Pour lutter contre les campagnols, quel usage les agriculteurs tchèques pourront-ils faire du phosphure de zinc ?
Experts des ministères de l’Agriculture, de la Santé, de l’Environnement, écologistes et autres spécialistes des animaux se sont réunis, ce lundi, pour discuter du grave problème que constitue la pullulation des campagnols des champs. Vendredi dernier, le ministère de l’Agriculture a suspendu l’autorisation d’une utilisation générale d’un rodonticide appelé Stutox 2, un produit destiné à l’élimination des nuisibles rongeurs. Les écologistes estiment que le poison nuit aussi aux autres animaux, notamment aux rapaces et au gibier.
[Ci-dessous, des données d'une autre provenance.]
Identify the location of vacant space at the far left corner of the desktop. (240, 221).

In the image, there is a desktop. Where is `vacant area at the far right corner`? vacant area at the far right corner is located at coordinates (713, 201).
Dans un communiqué de presse publié vendredi, le président de la Fédération agricole a d’abord rappelé que les invasions de campagnols étaient un problème courant et cyclique, et que l’amplitude des fluctuations de sa population variait d’une année à l’autre. Avant de préciser que la prolifération observée cette année dépassait les proportions habituelles. Pour les cultivateurs tchèques, lutter contre ce petit rongeur au corps trapu et arrondi qui colonise les surfaces agricoles, est donc devenu une priorité, comme l’a confirmé le porte-parole du ministère de l’Agriculture, Vojtěch Bílý, avant la réunion de ce lundi :
« Nous nous attendons à ce que nos collègues des autres ministères nous présentent des propositions concrètes de façon à pouvoir faire avancer les choses et à trouver une solution qui convienne à toutes les parties concernées. Car ce qui est sûr, c’est que nous considérons que la situation actuelle est très grave, plus particulièrement dans le sud de la Moravie. Les agriculteurs risquent des pertes de l’ordre de plusieurs centaines de million d’euros. Il est donc urgent de résoudre le problème. »
En se nourrissant de plantes herbacées et des graines prélevées à la surface du sol, le campagnol des champs est un grand ravageur des cultures notamment de céréales. Comme dans d’autres pays, en République tchèque aussi, le contrôle de ses populations se fait essentiellement par traitement chimique. La substance toxique utilisée dans les champs de Bohême et de Moravie s’appelle le Stutox II, un rongicide à base de phosphure de zinc.Jusqu’à présent, le ministère de l’Agriculture a enregistré vingt demandes pour une application du produit qui se présente sous forme de granulés en plein champs, autrement dit également à la surface de ceux-ci, et pas seulement dans les terriers des campagnols. Toutefois, aucun cultivateur n’y a encore eu recours. Entre autres raisons parce que le phosphure de zinc menace également la faune non-cible, en particulier les rapaces qui comptent parmi les prédateurs des campagnols et les mammifères. L’ornithologue Václav Zámečník explique ainsi les risques encourus par les oiseaux chasseurs de rongeurs :
« Le produit qu’ils vont ingérer en attrapant des campagnols encore vivants a des conséquences néfastes sur eux. Certes, les oiseaux ne mourront pas sur le champ, mais le produit peut grandement influencer leur reproduction ou même leur survie. »
Employé à l’Institut de recherche agricole (ZSÚ), Jakub Beránek tempère toutefois cette idée. Selon lui, en effet, le rotonditice agit sur les organes internes du campagnol, ce qui limiterait les effets non intentionnels, et notamment le risque d’intoxication pour les autres animaux :
« Le Stutox est une substance qui se transforme en gaz toxique dans l’estomac des campagnols et qui, de fait, reste dans leurs entrailles. Or, ce que mangent généralement les rapaces, ce sont les muscles des rongeurs, et pas les intestins. Mais même si c’était le cas, les rapaces possèdent un réflexe nauséeux très développé, ce qui fait qu’il vomit ces choses-là. »Il existe néanmoins d’autres moyens pour contrôler les populations de campagnols des champs, notamment la mise en œuvre sur le long terme d’un certain nombre de pratiques comme le piégeage, la déstabilisation des sols ou encore le piétinement. Mais en plus de n’être efficaces sur le long terme, toutes présentent le désavantage de nécessiter d’importants besoins en main-d’œuvre, bien plus importants qu’en cas de recours au Stutox ou à une autre substance chimique.